I had to adjust Peaches harness today and it dawned on me that she is growing up so quickly so I thought I'd take more pics :clap2:

She has captured our hearts and we love her so very much. I hope you like my pics xxx


----------



## Pucks104 (Aug 16, 2012)

Peaches looks so sweet! Thanks for sharing.


----------



## Mrs Bennett (Aug 2, 2013)

Thanks Pucks104. They grow so quickly don't they. I love Leo. He is too cute.


----------



## gelbergirl (Jun 9, 2007)

They are little for only a short time - enjoy this special time, Peaches is beautiful!


----------



## krandall (Jun 11, 2009)

She's adorable!!!


----------



## sandypaws (Aug 8, 2012)

She's very cute! Thanks for the update.


----------



## jmombo (Jul 7, 2013)

Awww, Peaches looks a lot like my Zuzu!! ADORABLE!!


----------



## Mrs Bennett (Aug 2, 2013)

Thanks guys  your babies are all beautiful too. I did add 4 pics but only 1 is showing  don't know what happened there. 

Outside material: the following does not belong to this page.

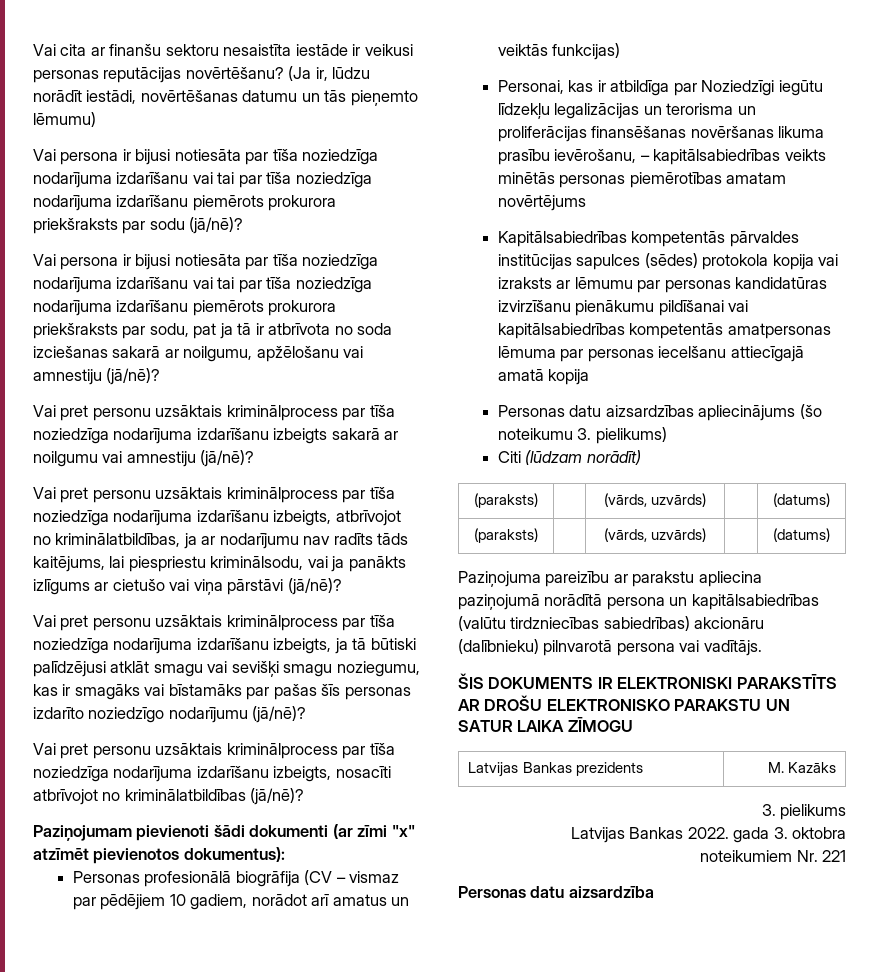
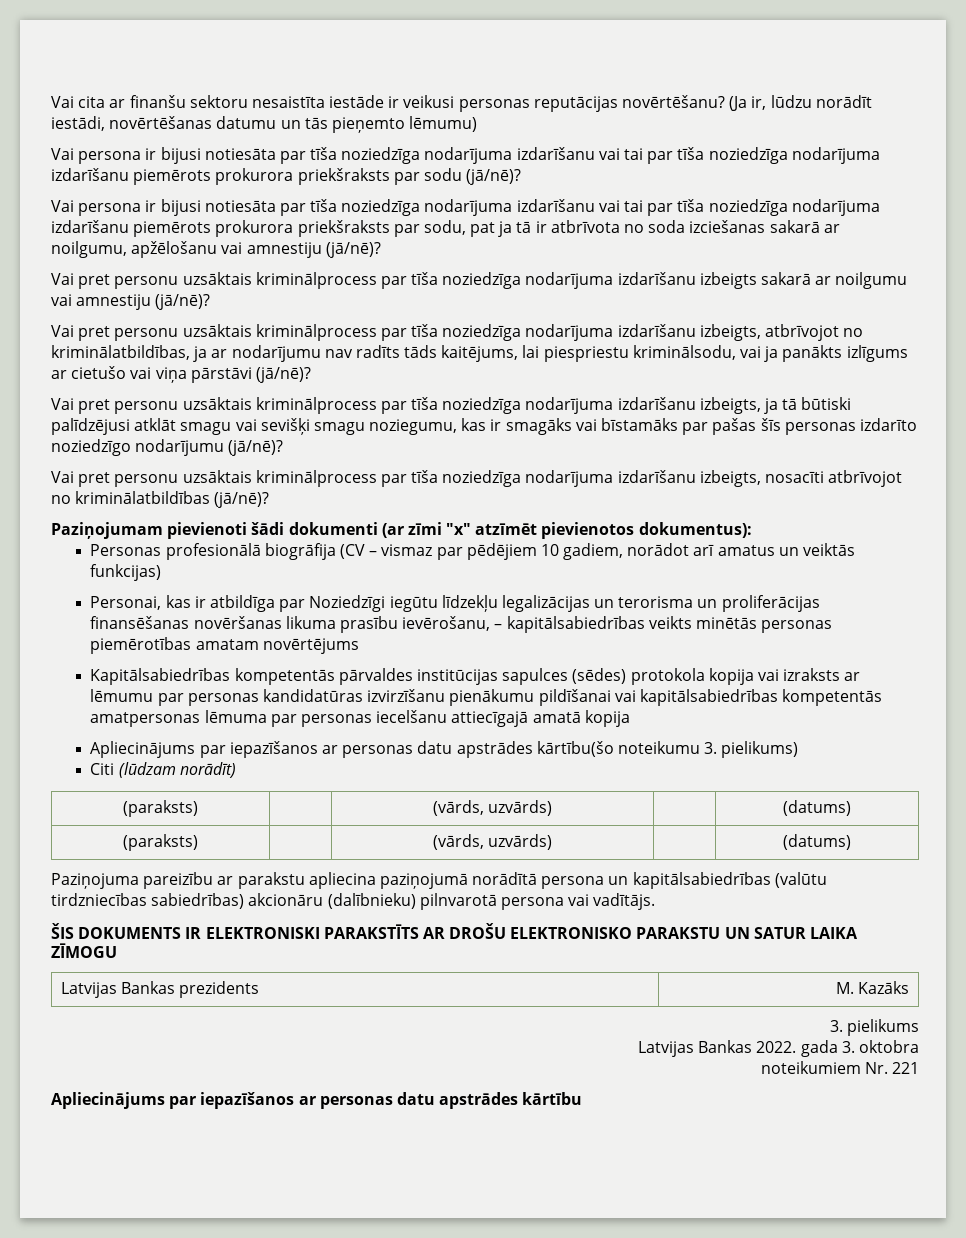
[497,404,822,421] Personas datu aizsardzības apliecinājums (šo -> [90,741,614,758] Apliecinājums par iepazīšanos ar personas datu apstrādes kārtību(šo
[458,886,654,898] Personas datu aizsardzība -> [51,1092,583,1109] Apliecinājums par iepazīšanos ar personas datu apstrādes kārtību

I'm loving this forum. It's so wonderful to meet people that have the same passion as me and I just love the pics of everyone's Hav's however, I don't think I've ever seen a havanese that I don't instantly love xx


----------



## Ruth4Havs (May 13, 2013)

What a cute little face! Btw, I love her name!


----------



## Eddie (Feb 11, 2012)

*What a beautiful little girl. :kiss:*


----------



## Regina (Mar 9, 2013)

Beautiful picture,...pure sweetness in that little face.


----------



## Ruthiec (Jun 18, 2013)

What a little peach


----------



## Sparkle (May 17, 2012)

They do grow quickly, don't they? How old is she now? Peaches is a little doll.


----------



## whimsy (Apr 3, 2010)

oh what a doll!!


----------



## puppy-love (Nov 9, 2012)

Such a sweet face!

Sent from Petguide.com Free App


----------



## lfung5 (Jun 30, 2007)

She is adorable! What a pretty face


----------



## Pixiesmom (Jul 31, 2008)

Aww what a sweetie pie!


----------



## Mrs Bennett (Aug 2, 2013)

Thanks all for your lovely comments. Sparkle, she's now 11 weeks and just a bundle of joy. If only we could stop the play biting..... Xx


----------



## tra_po (Aug 14, 2013)

Oh what a sweet girl she is... And Peaches... I love her name!!


----------



## CatWoman (Sep 8, 2013)

Cute puppy!


----------



## Mrs Bennett (Aug 2, 2013)

Thanks Traci. We chose it because her ears, stripe down her back, back feet and tip of her tail are a peachy colour. You can't really see it on the pics yet though. I can't wait to see how her colouring turns out  xx


----------